Prognose und demografische Entwicklung
Die Überlebenschancen nach einem Herz-Kreislauf-Stillstand sind trotz technischer Fortschritte weiterhin gering. Nach Angaben des Deutschen Reanimationsregisters überlebten im Jahr 2024 lediglich 7,9 Prozent der reanimierten Patientinnen und Patienten mit gutem neurologischem Ergebnis (CPC 1–2), weitere 1 Prozent mit schwerer Beeinträchtigung (CPC 3–4). Zugleich steigt der Anteil hochbetagter Betroffener: 32,6 Prozent der Reanimierten waren 2024 über 80 Jahre alt, gegenüber 27,7 Prozent im Jahr 2014. Auch die Häufigkeit von Kammerflimmern als initialem Rhythmus nimmt ab und lag zuletzt bei rund 21,5 Prozent. Diese Entwicklungen unterstreichen die Bedeutung realistischer und patientenorientierter Therapieentscheidungen.
Die fünf Kernthesen der Stellungnahme
1. Reanimation braucht ein Therapieziel. Maßnahmen dürfen nicht Selbstzweck sein. Sie sind nur indiziert, wenn ein realistisches Therapieziel erreichbar ist. Kriterien wie Alter, Komorbidität, Frailty, fehlende Laienreanimation, Asystolie oder ausbleibender Rückkehr eines spontanen Kreislaufs (Return of Spontaneous Circulation, ROSC) können die Entscheidung zum Abbruch stützen. Bei fehlender Aussicht auf Erfolg ist eine Therapiezieländerung hin zur Palliation geboten – klar kommuniziert und dokumentiert.
2. Patientenwillen frühestmöglich berücksichtigen. Liegt eine Patientenverfügung, ein ACP-Dokument oder glaubhafte Ablehnung vor, sind Reanimationsmaßnahmen sofort zu beenden. Dies ist ethisch und rechtlich geboten und keine Unterlassung, sondern Umsetzung des Patientenwillens.
3. Realistische Aufklärung über Prognose und Folgen. Patientinnen und Patienten sowie Angehörige überschätzen häufig die Erfolgsaussichten. Gespräche über Therapiebegrenzungen sollten frühzeitig erfolgen, insbesondere bei lebenslimitierenden Erkrankungen. Studien zeigen: Fundierte Aufklärung beeinflusst Entscheidungen deutlich und kann unnötige Reanimationsversuche verhindern.
4. Wünsche verlässlich dokumentieren. Strukturierte Gesprächsprozesse und rechtssichere Dokumente sind essenziell, um im Notfall klare Handlungsgrundlagen zu haben. Standardisierte Formulare wie der DIVI-Bogen zur Therapiebegrenzung oder regionale Notfallausweise können helfen.
5. Der Tod gehört zum Leben. Nicht jede Reanimation ist sinnvoll oder gewollt. In solchen Fällen muss der Fokus auf Palliativversorgung und würdevolles Sterben gelegt werden. Alle Berufsgruppen benötigen dafür palliativmedizinisches Basiswissen und Kommunikationskompetenz, um Angehörige sicher und empathisch begleiten zu können.
Pflegespezifische Inhalte
Die Stellungnahme hebt zwei Punkte hervor, die für Pflegefachpersonen besonders relevant sind:
Kommunikation mit Angehörigen. Damit Therapiezielgespräche auch unter Zeitdruck verlässlich geführt werden können, müssen Notärztinnen und Notärzte, Ärztinnen und Ärzte, Pflegefachpersonen und Rettungsdienstfachpersonal besser in der Gesprächsführung geschult werden.
Palliativmedizinisches Basiswissen.

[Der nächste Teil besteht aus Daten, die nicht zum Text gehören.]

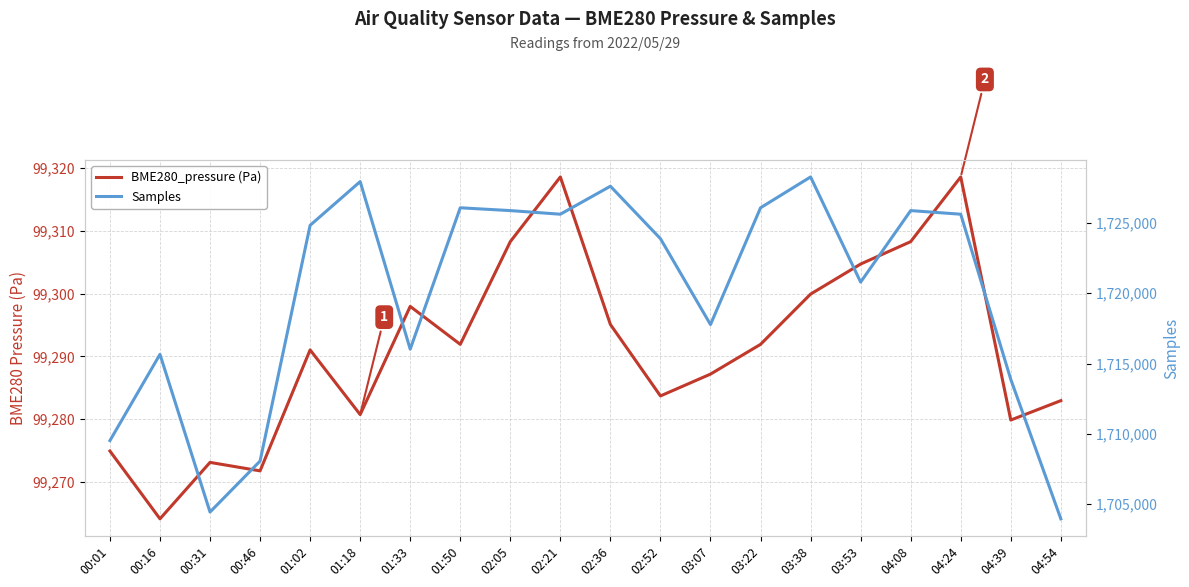

The value of Samples at 03:53 is 1720794.0. True or false?

True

Alle Berufsgruppen in der Notfallversorgung – einschließlich der Pflege – benötigen Grundkenntnisse in Palliativversorgung, um den Fokus bei aussichtslosen Situationen von der Lebensrettung hin zur Begleitung in Würde zu verlagern.
Diese Kompetenzen sollen helfen, Angehörige empathisch zu begleiten, unnötige Maßnahmen zu vermeiden und moralische Belastungen für das Behandlungsteam zu reduzieren.

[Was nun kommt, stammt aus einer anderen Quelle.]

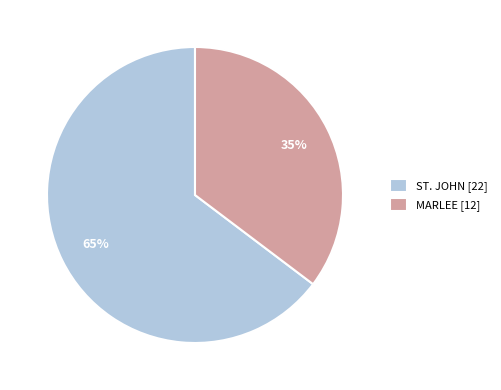

To the nearest percent, what is the average slice percentage?

50%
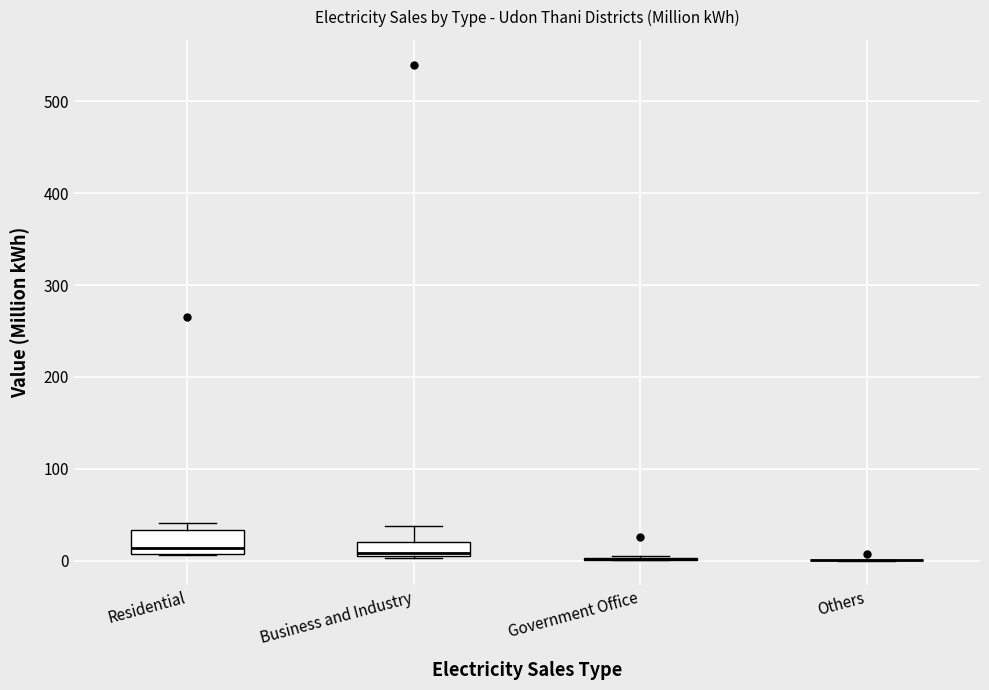

Reading left to right, transcribe this box plot: for each box, give where its median line is, the range the box spans, and where its two whiskers end, as read against the y-axis. The values are not printed on the chart, so give them approximately, as read against the axis.

Residential: median 10 (just above the box's lower edge), box 10 to 30, whiskers 10 to 40
Business and Industry: median 10, box 0 to 20, whiskers 0 to 40
Government Office: box collapsed to a line at 0, whiskers 0 to 0
Others: box collapsed to a line at 0, whiskers 0 to 0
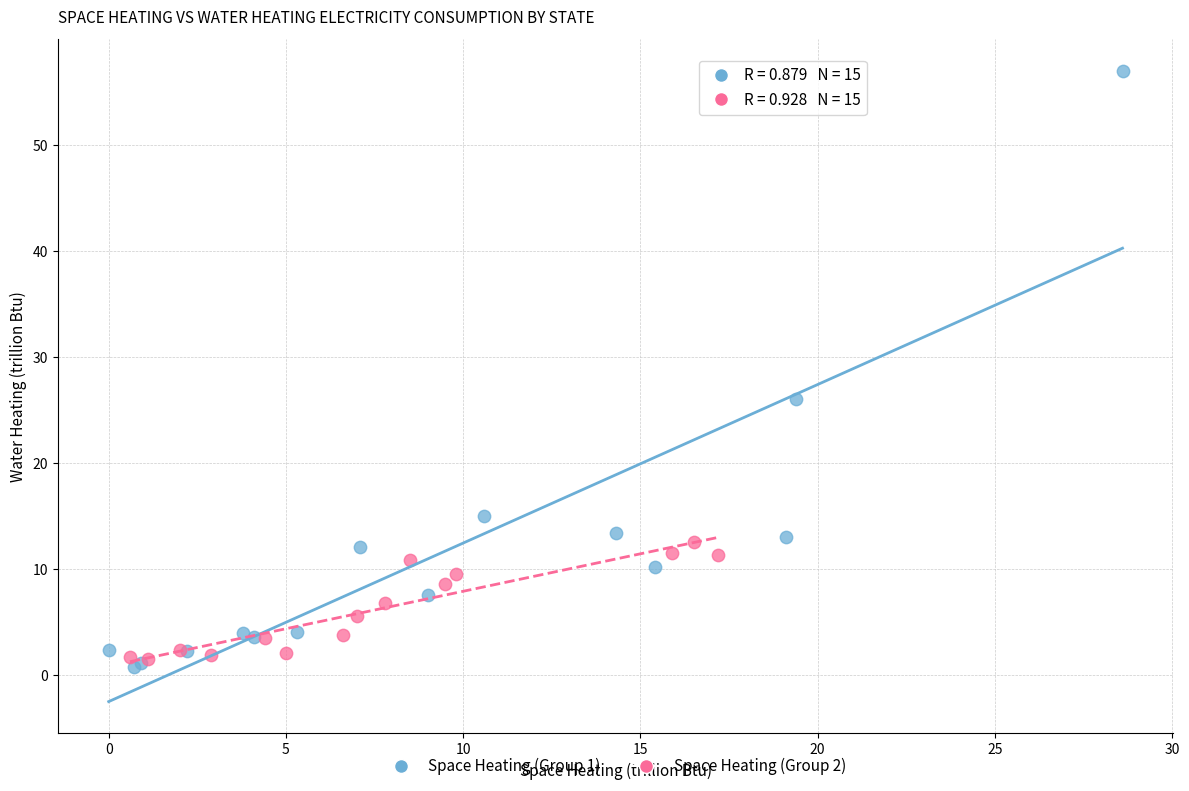

Which series reaches the minimum Y coordinate?

Space Heating (Group 1)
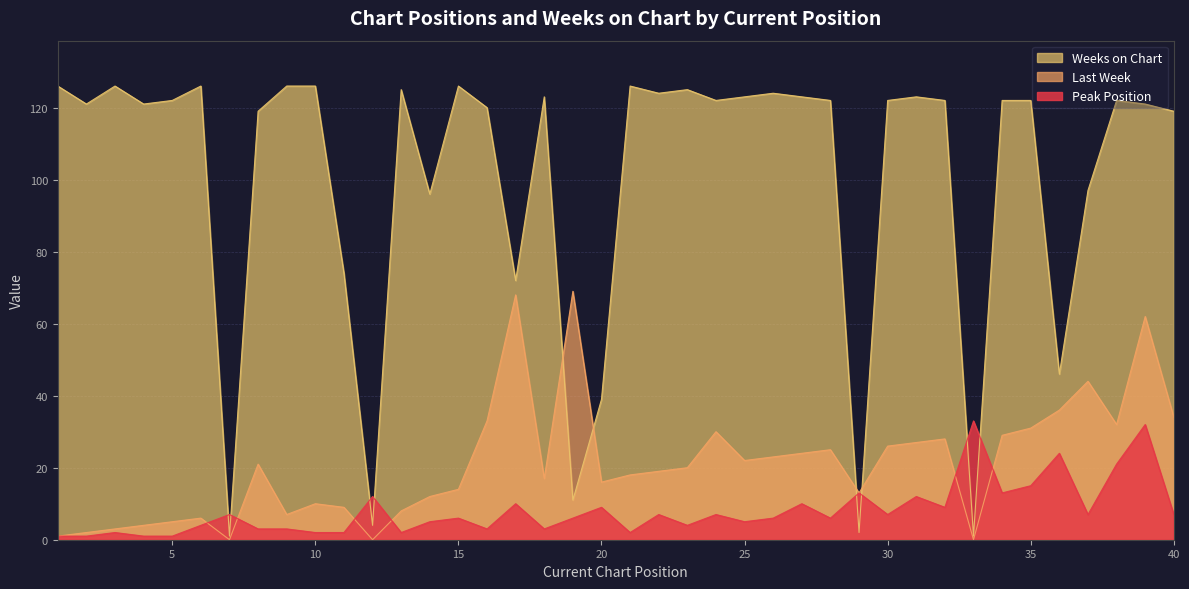

How many lines are shown in the chart?

3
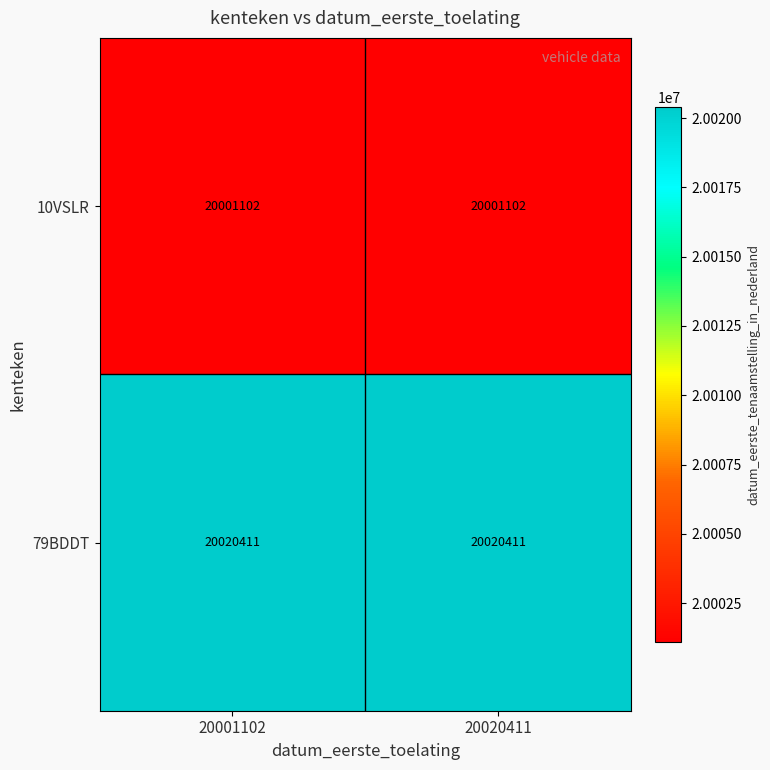

At 20020411, list the series in order from largest to smallest.

79BDDT, 10VSLR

Ausblick: Mehr Schulungen und klare Vorgaben nötig
Die Fachgesellschaften betonen: Ziel ist eine Behandlung, die Überlebenschancen realistisch einschätzt und dem Patientenwillen entspricht. Gleichzeitig müssen Maßnahmen wie Telefonreanimation, Ersthelfersysteme und Schulungen weiter ausgebaut werden, um die Überlebensrate insgesamt zu steigern. Strukturierte Entscheidungsprozesse und frühzeitige Einbindung des Patientenwillens sollen Über- und Untertherapie vermeiden und Behandelnde vor moralischer Belastung schützen.